Key Considerations for Detecting and Targeting BRAF Mutations - Episode 6
Hussein A. Tawbi, MD, PhD: In terms of the role of the BRAF mutation in melanoma, up to half the patients with melanoma have a BRAF mutation in their tumor. And in those patients, the BRAF mutation actually is oncogenic, which means it actually drives the development of the cancer. We understand very well the pathway that’s involved in that. It’s called the MAP kinase pathway. Because of the mutation, we have a variant signaling for that pathway that drives the cell into continuous proliferation and growth. We also know it affects the tumor microenvironment to make it less immunogenic and less responsive to immune therapy. And so those mutations, again, appear in about half the patients. Specifically, about 80% to 85% of those mutations are V600E. Another 5% to 7% are V600K. Then there’s a smaller percentage of other mutations that could be relevant.
The presence of a BRAF mutation, from my perspective, simply gives us additional alternatives for those patients in terms of using targeted therapy. In the past, there used to be questions about the prognostic significance of having a BRAF mutation, or it seemed to be a bit more of an aggressive disease. But I think the landscape has changed. Now we have therapy that can alter the outcomes of those patients.
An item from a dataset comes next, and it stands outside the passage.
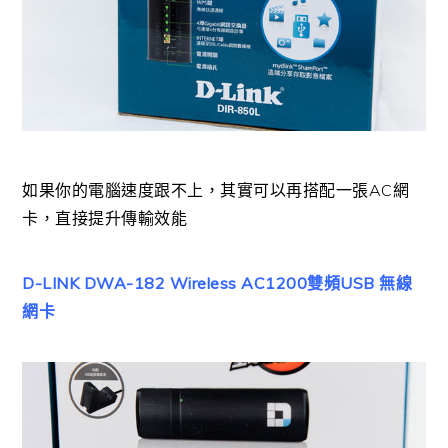
如果你的電腦速度跟不上，其實可以再搭配一張AC網
卡，直接提升傳輸效能
D-LINK DWA-182 Wireless AC1200雙頻USB 無線
網卡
The BRAF mutation is a mutation that affects the BRAF gene, which is actually part of the MAP kinase pathway. The MAP kinase pathway is basically a signaling pathway that starts at the cell surface and signals through RAS, then RAF, then MEK, and ERK. ERK is the last protein that actually gets into the nucleus and changes the expression of genes and so on. So that kind of pathway is sequential. When we have a BRAF mutation, the BRAF itself becomes the oncogenic signal, so to speak, and kind of takes over and starts firing through that pathway and activates MEK, activates ERK, and leads to cell proliferation.
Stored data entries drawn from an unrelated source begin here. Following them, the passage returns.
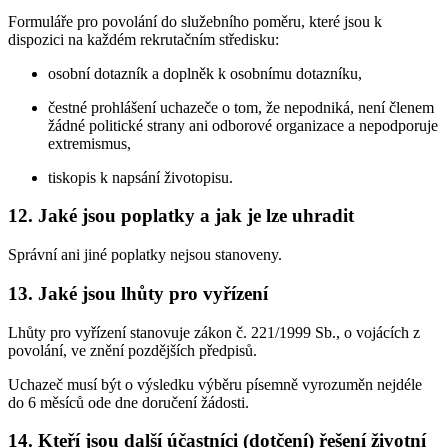
Formuláře pro povolání do služebního poměru, které jsou k
dispozici na každém rekrutačním středisku:
osobní dotazník a doplněk k osobnímu dotazníku,
čestné prohlášení uchazeče o tom, že nepodniká, není členem
žádné politické strany ani odborové organizace a nepodporuje
extremismus,
tiskopis k napsání životopisu.
12. Jaké jsou poplatky a jak je lze uhradit
Správní ani jiné poplatky nejsou stanoveny.
13. Jaké jsou lhůty pro vyřízení
Lhůty pro vyřízení stanovuje zákon č. 221/1999 Sb., o vojácích z
povolání, ve znění pozdějších předpisů.
Uchazeč musí být o výsledku výběru písemně vyrozuměn nejdéle
do 6 měsíců ode dne doručení žádosti.
14. Kteří jsou další účastníci (dotčení) řešení životní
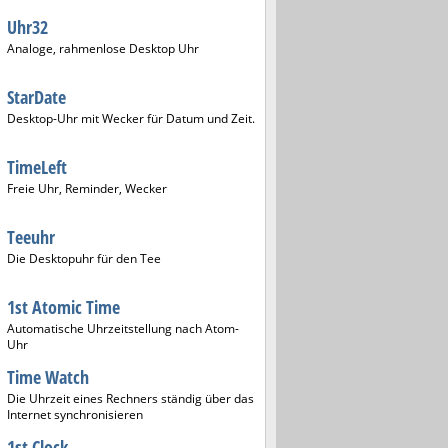
Uhr32
Analoge, rahmenlose Desktop Uhr
StarDate
Desktop-Uhr mit Wecker für Datum und Zeit.
TimeLeft
Freie Uhr, Reminder, Wecker
Teeuhr
Die Desktopuhr für den Tee
1st Atomic Time
Automatische Uhrzeitstellung nach Atom-
Uhr
Time Watch
Die Uhrzeit eines Rechners ständig über das
Internet synchronisieren
1st Clock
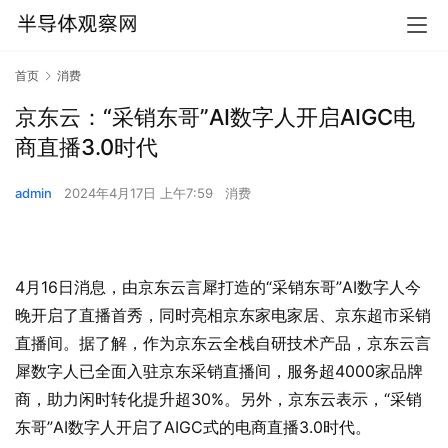
首页
消费
京东云：“采销东哥”AI数字人开启AIGC电
商直播3.0时代
admin
2024年4月17日 上午7:59
消费
4月16日消息，由京东云言犀打造的“采销东哥”AI数字人今
晚开启了直播首秀，同时亮相京东家电家居、京东超市采销
直播间。据了解，作为京东云全栈自研技术产品，京东云言
犀数字人已全面入驻京东采销直播间，服务超4000家品牌
商，助力闲时转化提升超30%。另外，京东云表示，“采销
东哥”AI数字人开启了AIGC式的电商直播3.0时代。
The first targeted therapy that was very specific to the mutated BRAF protein was actually vemurafenib, and now we have dabrafenib and encorafenib. Those 3 drugs all go to the mutated BRAF gene, block the signaling through it, and by doing that, shut down the oncogenic signaling through the MAP kinase pathway, leading to cell death. As I discussed a little earlier, this actually changes the tumor microenvironment to be more favorable for immunotherapy as well.
The interesting part is when you inhibit the BRAF gene alone with the BRAF inhibitors. That’s effective and shuts down the oncogenic signaling through the MAP kinase pathway, but the cancer cell tries to figure out ways to bypass it—about 50% through reactivation of MEK, and another 25% also involves activation of MEK, so I usually summarize it at three-quarters of the time. You basically have multiple mechanisms that all kind of hone on MEK and reactivate signaling through MEK cells. That actually makes it a really easy target, because MEK inhibitors were in development as well. So we have trametinib, we have binimetinib, and we have cobimetinib. Those are 3 MEK inhibitors that are capable of shutting down the signaling through that pathway through MEK.
As we started dealing with BRAF inhibitor resistance and figured out that three-quarters of it was driven through MEK, it made a lot of sense to combine BRAF and MEK inhibitors. Obviously, that ended up being more effective—quite significantly more effective. We increased response rates. We increased progression-free survival. And interestingly enough, it ended up being less toxic in general.
It improved the toxicity of BRAF inhibitors, although it kind of generated a few new toxicities that were not as significant before but improved patient outcomes. At this point, we almost never use BRAF inhibitors alone. We always use the combination of a BRAF and MEK inhibitor.
COMBI-AD was a study that looked at the combination of dabrafenib and trametinib compared with dabrafenib alone. It was a large randomized phase III trial that confirmed what we had seen in a smaller randomized phase II trial, which showed that dabrafenib and trametinib had a higher response rate and a better progression-free survival than BRAF inhibition alone with dabrafenib.
We always thought of targeted therapy as something that’s capable of giving you a very quick response. But the progression-free survival is around 10 months, so you kind of figured that within 10 months, you’ll have to find some other therapy for your patient or think about what the next step needs to be.
What people sometimes mistake when we talk about a median progression-free survival is the fact that that’s only the median, which means 50% of patients progress at that time, but the other 50% actually may not progress until later. Some of them may not progress at all. The interesting part from the long-term data is the fact that there is some proportion of patients who don’t progress as they continue on therapy. That proportion can be as high as 20%, 25%, which was really interesting to see, again, because we don’t think about targeted therapy as inducing durable responses. But with 5 years of data, now we actually do.